Page excerpt:
····················

Food, glorious food! Is it just us or has life suddenly started to revolve around what meals you’ll make to savour each day? There’s something comforting about these daily rituals and, we have to admit, mealtimes are quickly becoming our favourite time of the day.
For us here at Saddle Skedaddle, food has always been a big part of our cycling tours. Sampling the local delicacies of the places we pedal through is one of the highlights of our cycle tours and gives us a great taste for the local culture, as well as keeping us fuelled for the day ahead. In fact, our lunchtime picnics are somewhat legendary amongst our community, with one Skedaddler going so far as to claim they’re: “better than anything Jamie Oliver could rustle up… and they manage to prepare them by a roadside too!” Thanks Alison!

····················

Data listing:
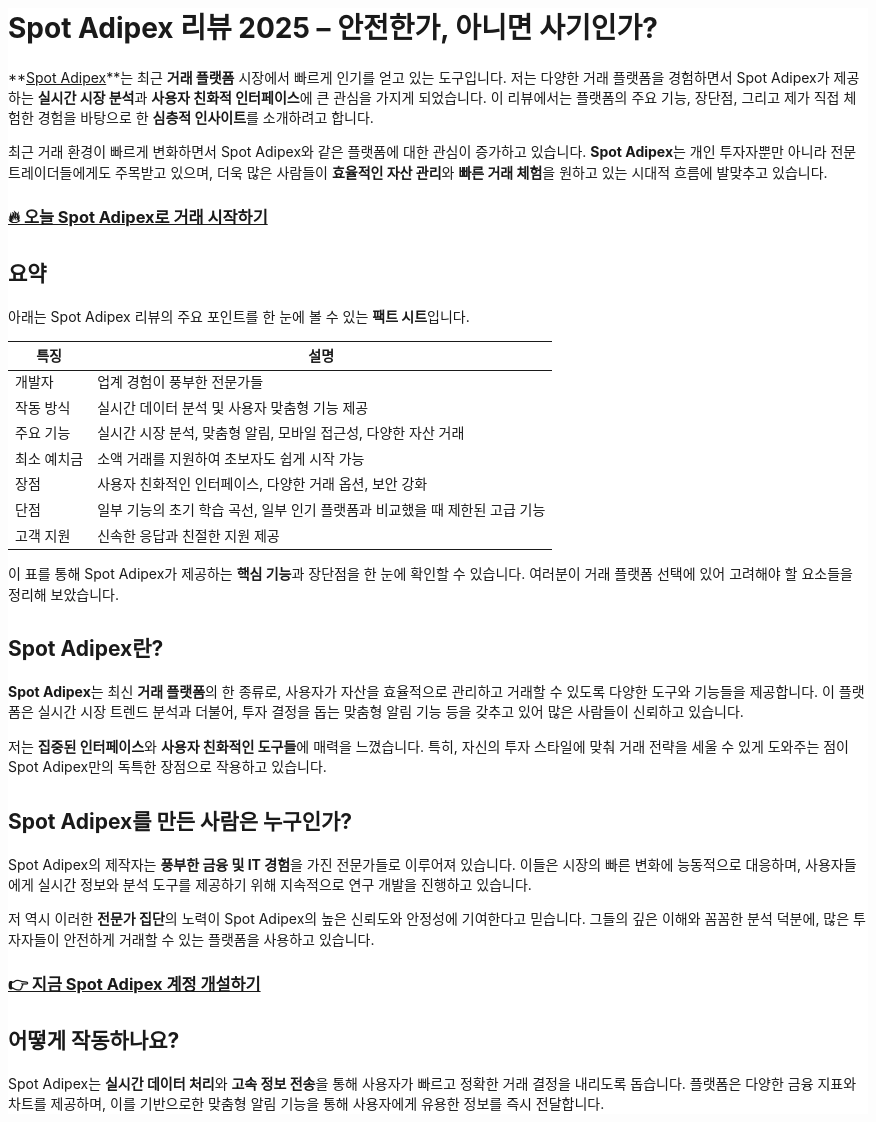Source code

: # Spot Adipex 리뷰 2025 – 안전한가, 아니면 사기인가?
   
**[Spot Adipex](https://bitwander.org/spot-adipex/)**는 최근 **거래 플랫폼** 시장에서 빠르게 인기를 얻고 있는 도구입니다. 저는 다양한 거래 플랫폼을 경험하면서 Spot Adipex가 제공하는 **실시간 시장 분석**과 **사용자 친화적 인터페이스**에 큰 관심을 가지게 되었습니다. 이 리뷰에서는 플랫폼의 주요 기능, 장단점, 그리고 제가 직접 체험한 경험을 바탕으로 한 **심층적 인사이트**를 소개하려고 합니다.

최근 거래 환경이 빠르게 변화하면서 Spot Adipex와 같은 플랫폼에 대한 관심이 증가하고 있습니다. **Spot Adipex**는 개인 투자자뿐만 아니라 전문 트레이더들에게도 주목받고 있으며, 더욱 많은 사람들이 **효율적인 자산 관리**와 **빠른 거래 체험**을 원하고 있는 시대적 흐름에 발맞추고 있습니다.

### [🔥 오늘 Spot Adipex로 거래 시작하기](https://bitwander.org/spot-adipex/)
## 요약  
아래는 Spot Adipex 리뷰의 주요 포인트를 한 눈에 볼 수 있는 **팩트 시트**입니다.

| **특징**           | **설명**                                                                         |
|-------------------|----------------------------------------------------------------------------------|
| 개발자             | 업계 경험이 풍부한 전문가들                                                         |
| 작동 방식          | 실시간 데이터 분석 및 사용자 맞춤형 기능 제공                                        |
| 주요 기능          | 실시간 시장 분석, 맞춤형 알림, 모바일 접근성, 다양한 자산 거래                       |
| 최소 예치금        | 소액 거래를 지원하여 초보자도 쉽게 시작 가능                                          |
| 장점               | 사용자 친화적인 인터페이스, 다양한 거래 옵션, 보안 강화                              |
| 단점               | 일부 기능의 초기 학습 곡선, 일부 인기 플랫폼과 비교했을 때 제한된 고급 기능             |
| 고객 지원          | 신속한 응답과 친절한 지원 제공                                                        |

이 표를 통해 Spot Adipex가 제공하는 **핵심 기능**과 장단점을 한 눈에 확인할 수 있습니다. 여러분이 거래 플랫폼 선택에 있어 고려해야 할 요소들을 정리해 보았습니다.

## Spot Adipex란?  
**Spot Adipex**는 최신 **거래 플랫폼**의 한 종류로, 사용자가 자산을 효율적으로 관리하고 거래할 수 있도록 다양한 도구와 기능들을 제공합니다. 이 플랫폼은 실시간 시장 트렌드 분석과 더불어, 투자 결정을 돕는 맞춤형 알림 기능 등을 갖추고 있어 많은 사람들이 신뢰하고 있습니다.

저는 **집중된 인터페이스**와 **사용자 친화적인 도구들**에 매력을 느꼈습니다. 특히, 자신의 투자 스타일에 맞춰 거래 전략을 세울 수 있게 도와주는 점이 Spot Adipex만의 독특한 장점으로 작용하고 있습니다.

## Spot Adipex를 만든 사람은 누구인가?  
Spot Adipex의 제작자는 **풍부한 금융 및 IT 경험**을 가진 전문가들로 이루어져 있습니다. 이들은 시장의 빠른 변화에 능동적으로 대응하며, 사용자들에게 실시간 정보와 분석 도구를 제공하기 위해 지속적으로 연구 개발을 진행하고 있습니다.

저 역시 이러한 **전문가 집단**의 노력이 Spot Adipex의 높은 신뢰도와 안정성에 기여한다고 믿습니다. 그들의 깊은 이해와 꼼꼼한 분석 덕분에, 많은 투자자들이 안전하게 거래할 수 있는 플랫폼을 사용하고 있습니다.

### [👉 지금 Spot Adipex 계정 개설하기](https://bitwander.org/spot-adipex/)
## 어떻게 작동하나요?  
Spot Adipex는 **실시간 데이터 처리**와 **고속 정보 전송**을 통해 사용자가 빠르고 정확한 거래 결정을 내리도록 돕습니다. 플랫폼은 다양한 금융 지표와 차트를 제공하며, 이를 기반으로한 맞춤형 알림 기능을 통해 사용자에게 유용한 정보를 즉시 전달합니다.

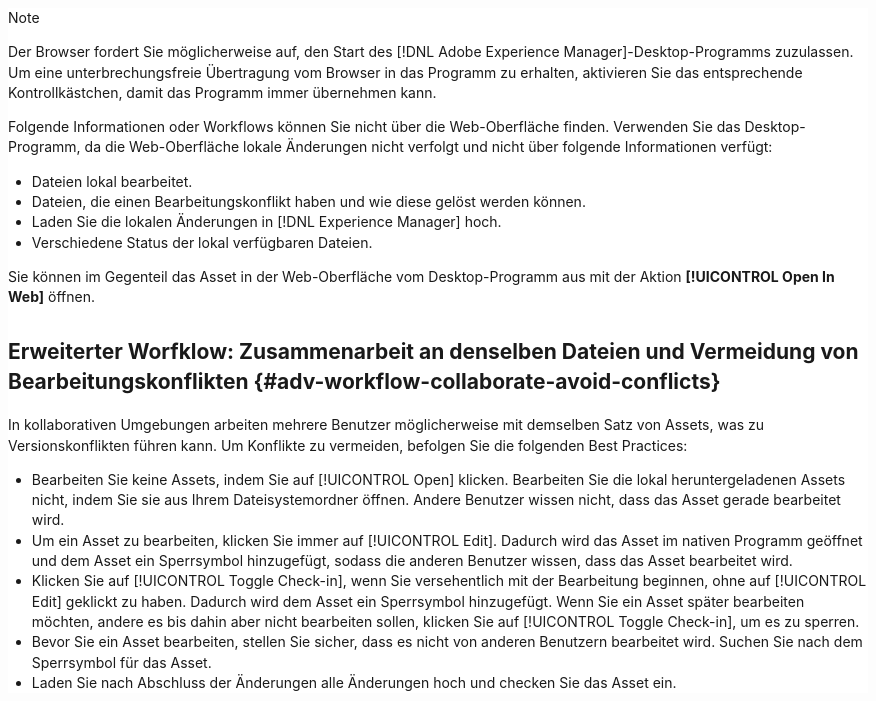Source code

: >[!NOTE]
>
>Der Browser fordert Sie möglicherweise auf, den Start des [!DNL Adobe Experience Manager]-Desktop-Programms zuzulassen. Um eine unterbrechungsfreie Übertragung vom Browser in das Programm zu erhalten, aktivieren Sie das entsprechende Kontrollkästchen, damit das Programm immer übernehmen kann.

Folgende Informationen oder Workflows können Sie nicht über die Web-Oberfläche finden. Verwenden Sie das Desktop-Programm, da die Web-Oberfläche lokale Änderungen nicht verfolgt und nicht über folgende Informationen verfügt:

* Dateien lokal bearbeitet.
* Dateien, die einen Bearbeitungskonflikt haben und wie diese gelöst werden können.
* Laden Sie die lokalen Änderungen in [!DNL Experience Manager] hoch.
* Verschiedene Status der lokal verfügbaren Dateien.

Sie können im Gegenteil das Asset in der Web-Oberfläche vom Desktop-Programm aus mit der Aktion **[!UICONTROL Open In Web]** öffnen.

## Erweiterter Worfklow: Zusammenarbeit an denselben Dateien und Vermeidung von Bearbeitungskonflikten {#adv-workflow-collaborate-avoid-conflicts}

In kollaborativen Umgebungen arbeiten mehrere Benutzer möglicherweise mit demselben Satz von Assets, was zu Versionskonflikten führen kann. Um Konflikte zu vermeiden, befolgen Sie die folgenden Best Practices:

* Bearbeiten Sie keine Assets, indem Sie auf [!UICONTROL Open] klicken. Bearbeiten Sie die lokal heruntergeladenen Assets nicht, indem Sie sie aus Ihrem Dateisystemordner öffnen. Andere Benutzer wissen nicht, dass das Asset gerade bearbeitet wird.
* Um ein Asset zu bearbeiten, klicken Sie immer auf [!UICONTROL Edit]. Dadurch wird das Asset im nativen Programm geöffnet und dem Asset ein Sperrsymbol hinzugefügt, sodass die anderen Benutzer wissen, dass das Asset bearbeitet wird.
* Klicken Sie auf [!UICONTROL Toggle Check-in], wenn Sie versehentlich mit der Bearbeitung beginnen, ohne auf [!UICONTROL Edit] geklickt zu haben. Dadurch wird dem Asset ein Sperrsymbol hinzugefügt. Wenn Sie ein Asset später bearbeiten möchten, andere es bis dahin aber nicht bearbeiten sollen, klicken Sie auf [!UICONTROL Toggle Check-in], um es zu sperren.
* Bevor Sie ein Asset bearbeiten, stellen Sie sicher, dass es nicht von anderen Benutzern bearbeitet wird. Suchen Sie nach dem Sperrsymbol für das Asset.
* Laden Sie nach Abschluss der Änderungen alle Änderungen hoch und checken Sie das Asset ein.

····················

Work to be completed:
Continue the passage about food on cycling tours, picking up after its final sentence.

Reply to the task:
So, we thought what better way to keep you all motivated than by sharing some tasty recipes which you could try making at home. They’re all relatively simple and quick to make so even if you’re not a star baker in the making, you don’t have to worry! Most importantly they’re inspired by some of our favourite places to enjoy at the speed of the bike and cover everything from healthy salads to sweet treats. We hope they stir up some great food memories for you…
Fennel, orange and walnut salad
Usually found on a picnic in Italy, this dish was suggested by Skedaddle designer Helen Wallis who savoured it as part of a picnic feast she enjoyed not far from Rome during our leisure cycling tour, Via Francigena. It’s a lovely, light salad introduced by none other than our Italian chieftain Naomi Lindfield who says it’s best enjoyed in the sunshine, served with a generous slab of gorgonzola, though is equally delicious on its own…
2 medium fennel bulbs
2 oranges filleted + the excess juice
2 tbsp olive oil
Juice of ½ lemon
100g walnuts, lightly toasted, roughly chopped
Sea salt and black pepper to taste
Wash, trim and halve the fennel bulbs. Finely chop any fennel green (leaves). Shave the fennel on a mandolin or slice as thin as possible with a knife.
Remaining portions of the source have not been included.